И такие произведения воздействуют часто очень сильно, эмоционально как раз благодаря такой однокрасочности, заостренности психологического рисунка (вспомним кинофильм «Иваново детство» Тарковского). Никто не упрекнет, например, Достоевского за то, что дети у него почти все — по-старчески мудрые и невесе­лые. Дети, конечно, не все были такими, больше дет­ского и меньше старческого было в них, несмотря ни на какие условия. Но правдой детской психологии в своих произведениях писатель жертвовал ради живых, ради реальных детей и их будущего: ему нужно было уси­лить эмоциональную, активную силу произведения, чтобы воздействовать на саму жизнь.

То же делал и К. Чорный, повествуя об украденном детстве своих Михалок и Иринок.

В «Поисках будущего» идейная задача, тенденция не требовали уже такого одностороннего заострения психологического рисунка.

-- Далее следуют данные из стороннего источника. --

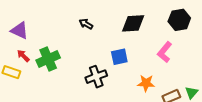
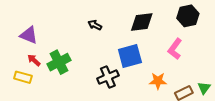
blue square: (119, 57) -> (130, 56), size x1.4

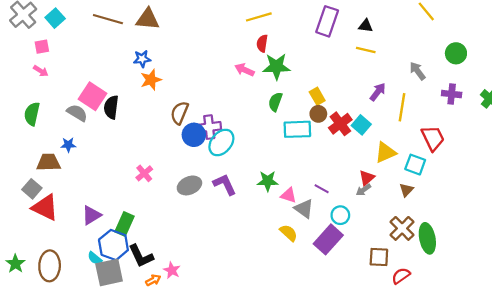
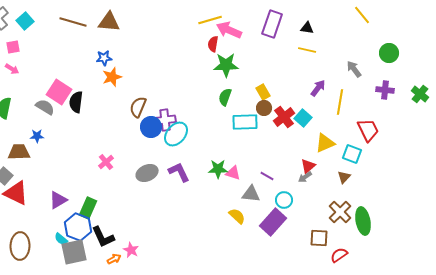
pink arrow: (245, 70) -> (229, 30), moved, size x1.4
pink triangle: (289, 195) -> (233, 173), moved
gray triangle: (304, 209) -> (251, 194), turned -30

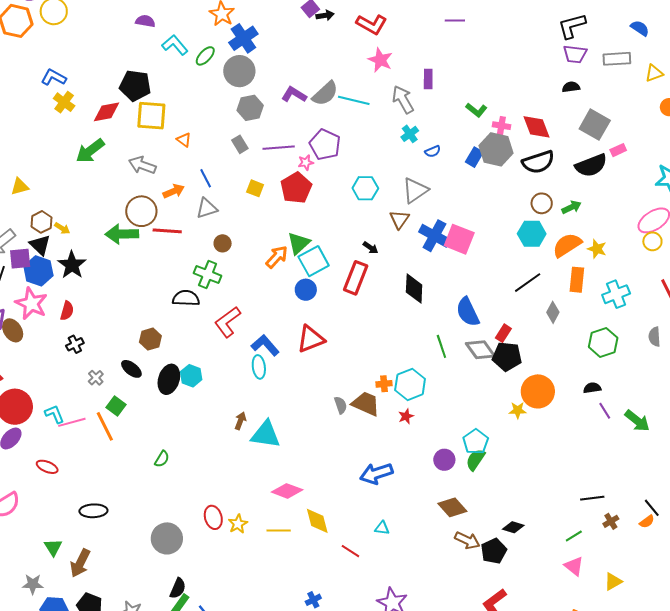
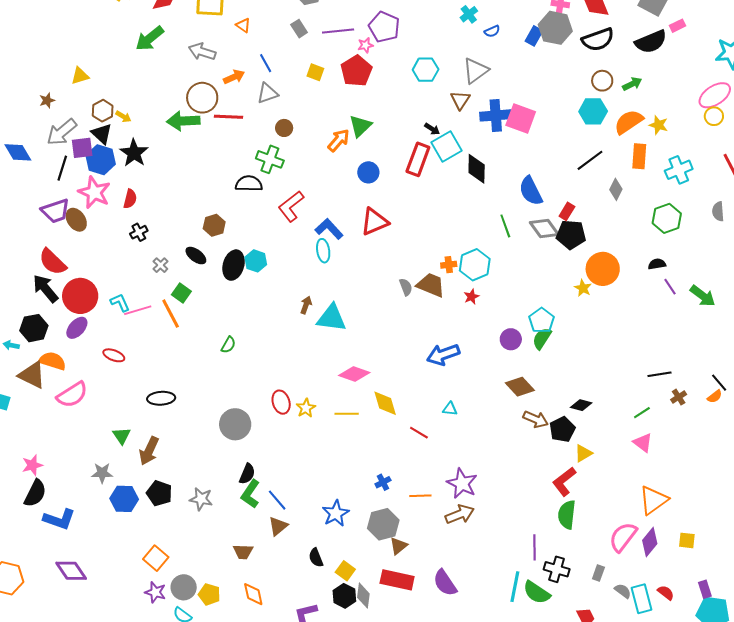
blue cross: (434, 236) -> (496, 115), turned -32
cyan square: (314, 261) -> (446, 147), moved
yellow star: (518, 410) -> (583, 288), turned 30
yellow triangle: (613, 582) -> (583, 453), moved

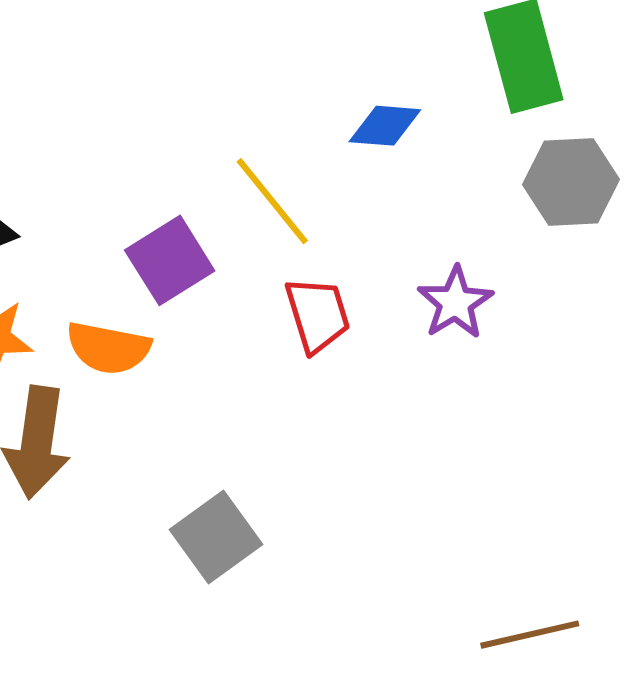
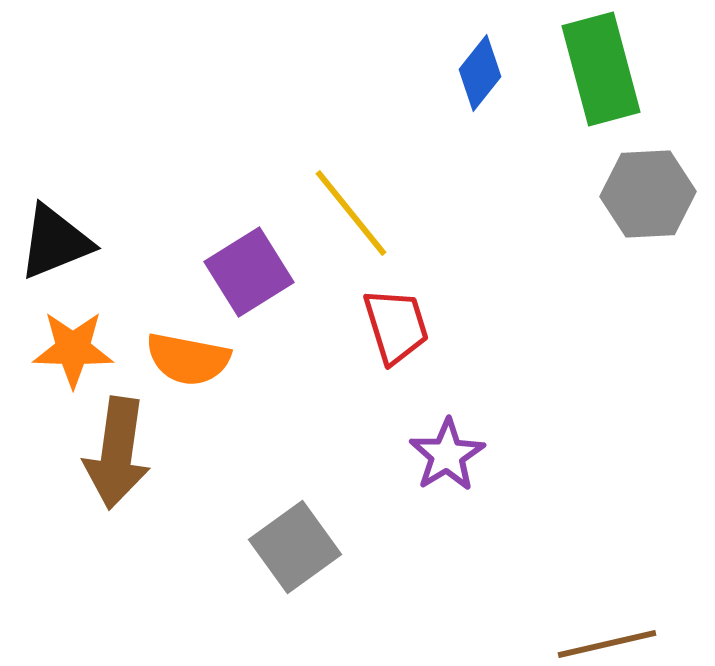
blue diamond: (385, 126) -> (480, 73), moved, turned -56
purple star: (455, 303) -> (447, 455), moved

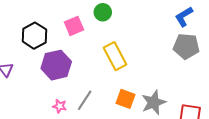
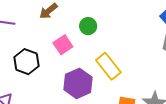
purple hexagon: (56, 65) -> (78, 83), moved

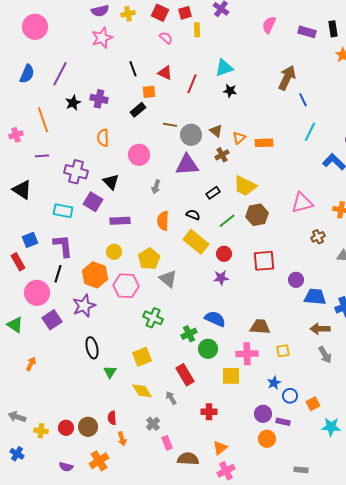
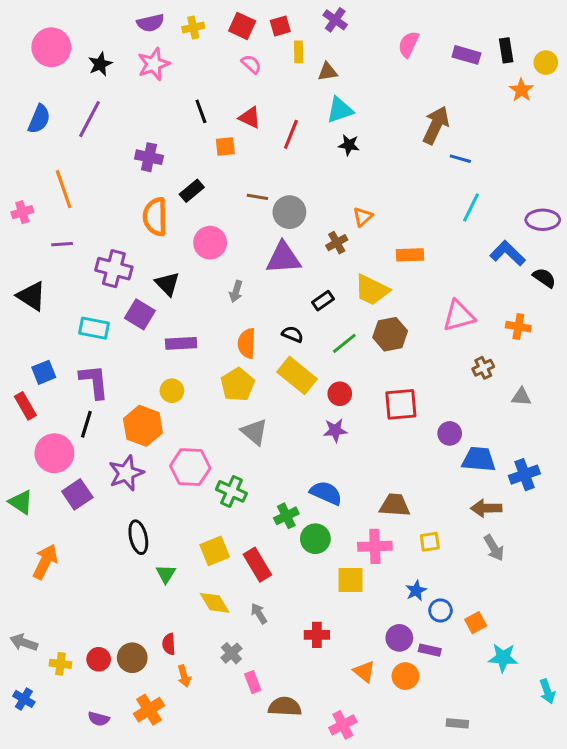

Тут дети, несмотря ни на что и прежде всего,— настоящие дети. Тенденция, художественная цель как раз в том и заключалась, чтобы раскрыть со всей силой поэзию детской непосредственности, детской чистоты и искренности.

В сиротской деревенской хате жизнь пропела свою вечную песню человеческого сближения и любви. Волечка и Кастусь — дети... Но Ромео и Джульетта тоже почти что дети. От этого, от их детской чистоты еще сильней звучит та вечная песня...

Общее несчастье — война — сблизило маленькую Волечку и Кастуся. Потому что им одинаково тоскливо в большом мире, страшно снова остаться один на один с неизвестным будущим.

За всеми их хозяйственными заботами и разговора­ми — прежде всего это: у Кастуся — страх перед доро­гой в пустой, далекий мир; у Волечки — детская, но уже и женская надежда на кого-то более сильного, опытного, чем она сама. «Он спал на возу долго и вдруг проснулся и сел. Звездное небо все так же простиралось в вышине. И печаль ложилась ему на душу. Вскоре день, нужно снова ехать. Куда? Зачем.? Для чего? Ог­ромное одиночество угнетало его и душило. Он уже со­всем один. Отец с этого вечера лежал в могиле. Самым настоящим образом, почти что физически он ощущал, как тяжесть душит и гнетет его... Спасение пришло оттого, что стукнули двери сеней, и он заметил, что в одном из окон хаты горит свет. На крыльце стояла Волечка.